GOAL OF THE EXERCISE: Reproduce every line of text from all the items below without any changes, leaving the pictures out of your answer.

(Items excerpted from a collection)

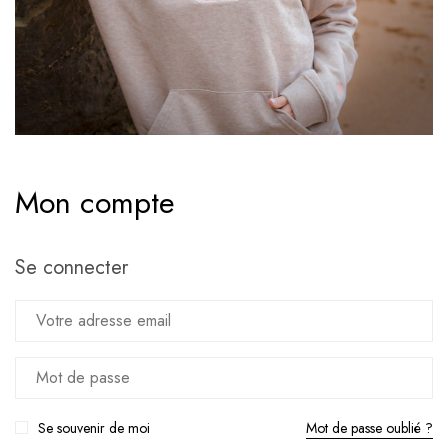
Mon compte
Se connecter
Se souvenir de moi
Mot de passe oublié ?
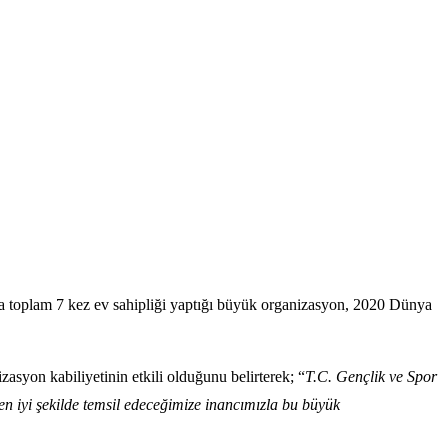
nda toplam 7 kez ev sahipliği yaptığı büyük organizasyon, 2020 Dünya
syon kabiliyetinin etkili olduğunu belirterek; “
T.C. Gençlik ve Spor
n iyi şekilde temsil edeceğimize inancımızla bu büyük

RESPONSE AREA:
Mon compte
Se connecter
Se souvenir de moi
Mot de passe oublié ?
nda toplam 7 kez ev sahipliği yaptığı büyük organizasyon, 2020 Dünya
syon kabiliyetinin etkili olduğunu belirterek; “
T.C. Gençlik ve Spor
n iyi şekilde temsil edeceğimize inancımızla bu büyük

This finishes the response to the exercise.